Grupo de esquerda organiza resistência
Ao final da tarde, enquanto as negociações diplomáticas ganhavam força, estava sendo organizada a Frente para a Defesa da Democracia. Integrada por políticos de esquerda, o grupo organizava a resistência. Em sua casa, um dos dirigentes, Domingo Laíno, diretor para assuntos internacionais do Partido Liberal Radical Autêntico, mostrou a ZH a carta que pretende levar à reunião da Cúpula do Mercosul, na quarta-feira. Nela, Laíno pede à presidente argentina, Cristina Kirchner, a mediação de um encontro com os presidentes do Brasil, Dilma Rousseff, e do Uruguai, Pepe Mujica.
– O golpe provocou unidade que não existia entre as organizações sociais – disse Laíno.
Ao adotar uma postura mais contundente contra Franco, Cristina lidera a frente de oposição à saída de Lugo. Até ontem à noite, diversos países, entre eles o Brasil, chamaram seu embaixador de volta, para consulta.
– Vou obedecer à ordem de Brasília e prestarei esclarecimentos nesta segunda-feira ao Itamaraty e à presidente Dilma – disse Eduardo dos Santos, embaixador brasileiro, pouco antes de embarcar em Assunção.
A Venezuela tomou a decisão mais radical: o governo do presidente Hugo Chávez suspendeu o envio de todo o petróleo ao Paraguai.
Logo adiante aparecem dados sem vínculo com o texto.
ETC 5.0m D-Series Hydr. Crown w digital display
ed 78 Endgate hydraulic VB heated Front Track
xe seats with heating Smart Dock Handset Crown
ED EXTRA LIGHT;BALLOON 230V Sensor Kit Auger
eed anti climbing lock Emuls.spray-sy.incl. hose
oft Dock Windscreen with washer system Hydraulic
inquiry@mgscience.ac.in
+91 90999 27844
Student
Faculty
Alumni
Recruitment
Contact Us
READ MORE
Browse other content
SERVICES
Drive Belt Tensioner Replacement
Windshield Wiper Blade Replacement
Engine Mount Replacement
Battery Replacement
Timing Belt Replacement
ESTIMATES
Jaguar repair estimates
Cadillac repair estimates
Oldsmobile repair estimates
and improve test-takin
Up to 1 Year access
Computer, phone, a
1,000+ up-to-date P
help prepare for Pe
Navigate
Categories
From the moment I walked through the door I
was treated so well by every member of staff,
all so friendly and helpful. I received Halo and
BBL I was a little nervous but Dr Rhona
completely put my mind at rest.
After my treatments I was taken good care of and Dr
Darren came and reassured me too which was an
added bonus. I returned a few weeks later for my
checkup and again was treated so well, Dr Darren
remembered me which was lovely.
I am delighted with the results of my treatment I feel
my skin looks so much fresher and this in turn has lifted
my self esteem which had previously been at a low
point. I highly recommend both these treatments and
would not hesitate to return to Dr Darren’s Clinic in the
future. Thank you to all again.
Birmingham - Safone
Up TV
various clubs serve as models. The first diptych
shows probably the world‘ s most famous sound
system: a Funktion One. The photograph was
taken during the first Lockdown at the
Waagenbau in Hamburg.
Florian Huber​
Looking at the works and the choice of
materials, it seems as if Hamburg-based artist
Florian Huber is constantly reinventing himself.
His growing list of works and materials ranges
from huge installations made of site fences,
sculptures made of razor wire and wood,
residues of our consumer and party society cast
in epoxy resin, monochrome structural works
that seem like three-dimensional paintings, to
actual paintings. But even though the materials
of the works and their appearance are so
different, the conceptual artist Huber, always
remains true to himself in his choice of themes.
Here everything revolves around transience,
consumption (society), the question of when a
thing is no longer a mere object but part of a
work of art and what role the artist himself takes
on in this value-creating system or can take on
Ao final do dia, um comunicado vazado pela chancelaria argentina antecipava o isolamento, cada vez maior de Franco: "os presidentes da América do Sul decidiram afastar o Paraguai do Mercosul e da União das Nações Sul-Americanas (Unasul) até as eleições presidenciais no país vizinho, em abril de 2013". Uma das consequências pode ser o atraso em obras financiadas pelo Fundo de Convergência Estrutural do Mercosul, como no setor energético, em que injeta pelo menos US$ 400 milhões.
Dilma defende a sanção, mas deixará a Argentina tomar a frente desse processo. Isso porque o Brasil tem mais interesses econômicos e geopolíticos no Paraguai do que os argentinos.
Razões para a cautela brasileira
- Não interessa ao Brasil abrir uma frente de tensão política com o Paraguai, especialmente no campo político, por isso, o país atua com mais cautela e não condena com veemência o novo governo.
- O Paraguai poderia ser visto quase como um outro Estado brasileiro, em razão do grande porte de investimentos brasileiros em commodities agrícolas, na construção civil, no comércio e em bancos.
- Há cerca de 400 mil brasiguaios que vivem especialmente da produção de soja no Paraguai. Seus líderes são contrários a Lugo e pressionam o Brasil a reconhecer o novo presidente.
- O Brasil divide a administração de Itaipu e compra quase toda a parte que cabe ao Paraguai – que não utiliza todo o potencial da usina.
- A instabilidade do país é uma dificuldade adicional na tentativa de reduzir a entrada de armas, drogas e mercadorias do Paraguai ao Brasil.
- A embaixada do Brasil em Assunção é considerada uma das mais importantes para o Itamaraty entre as suas representações em todo o mundo, ao lado de Washington, nos Estados Unidos, e Buenos Aires, na Argentina.